Investment is a much-planned and a thought-out process and is one that should be initiated only after complete preparation, taking into consideration the returns on that investment and then devising an informed plan as to how would the resources be allocated. Before you invest in your money, you need to invest a lot of patience and information in your decisions. Only then can you drive a strategy in which your idea yields better results. A potential investor should keep in mind his/her investment needs, age and the availability of the finances with respect to the inflation in the market and the future of that particular investment. The systematic investment plan or the SIPs is one such investment option that promises to give better returns on investment and needs treading the options every once in a while, especially in your early years. The systematic investment plan option should be gradually increased once every year in accordance with the rate of the inflation, your target goals on investment and your investment status meaning the amount that you can afford to put aside every year to be invested.

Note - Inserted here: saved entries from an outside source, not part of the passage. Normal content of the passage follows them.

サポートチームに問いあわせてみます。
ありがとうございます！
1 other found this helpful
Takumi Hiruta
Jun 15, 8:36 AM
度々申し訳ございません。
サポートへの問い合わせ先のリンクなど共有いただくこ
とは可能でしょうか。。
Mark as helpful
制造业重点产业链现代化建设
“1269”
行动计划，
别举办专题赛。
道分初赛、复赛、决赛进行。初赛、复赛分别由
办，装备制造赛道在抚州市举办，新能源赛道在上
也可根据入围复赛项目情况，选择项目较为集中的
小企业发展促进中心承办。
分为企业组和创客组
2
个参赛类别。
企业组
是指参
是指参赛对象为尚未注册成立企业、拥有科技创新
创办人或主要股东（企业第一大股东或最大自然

Need and the advantages of the SIP top up-: As the time progresses, the value of the currency also decreases. If you try and estimate the idea of the value depreciation of the currency, in last 20 years or so, the average inflation rate has been around 6% and is increasing ever since. So if you had, say 100 rupees some 10 years back then that amount would be equivalent to about 207 rupees to this date. Now, moving forward in the same sense let’s say that you have planned to save some 4 crore rupees for your future, then looking at the market a better suited target would be 4.70 because as the value of the currency is depreciating, the worth of the amount estimated today would not be the same as that of the one accumulated in next 10 or 15 years. So, the more you target today the better it is for you in the future. While, it may seem like a difficult target today to achieve, a higher target and a worthier goal is definitely going to protect against the adverse effects of inflation. One needs to make an informed estimate as to how much one expects to need in their future and then make the investment accordingly.

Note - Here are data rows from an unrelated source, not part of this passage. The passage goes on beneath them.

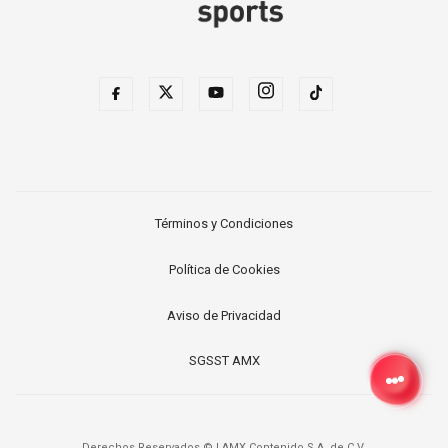
Términos y Condiciones
Política de Cookies
Aviso de Privacidad
SGSST AMX
Derechos Reservados ©
|
AMX Contenido S.A. de C.V.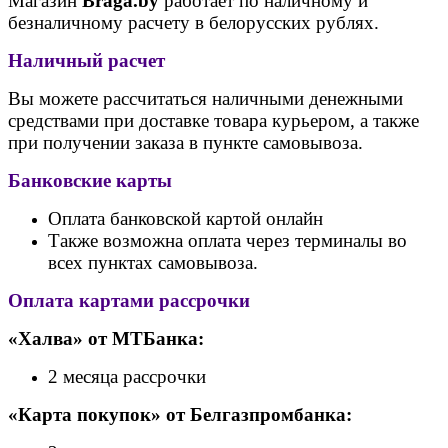
Магазин
Braga.by
работает по наличному и
безналичному расчету в белорусских рублях.
Наличный расчет
Вы можете рассчитаться наличными денежными
средствами при доставке товара курьером, а также
при получении заказа в пункте самовывоза.
Банковские карты
Оплата банковской картой онлайн
Также возможна оплата через терминалы во
всех пунктах самовывоза.
Оплата картами рассрочки
«Халва» от МТБанка:
2 месяца рассрочки
«Карта покупок» от Белгазпромбанка:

Intensifying your investments-: Many investors employ a step-up plan wherein the amount to be invested is increased over a regular interval of time and the amount too is increased. For instance, let’s say you make the first investment at a paltry 6000 in the beginning and start increasing it over a fixed interval of time, increasing it regularly every year by a mere 500. Then the amount that you would be investing after 10 years will become 11000. This increased amount will counter the inflation and the other factors that you might face in the future but cannot anticipate now.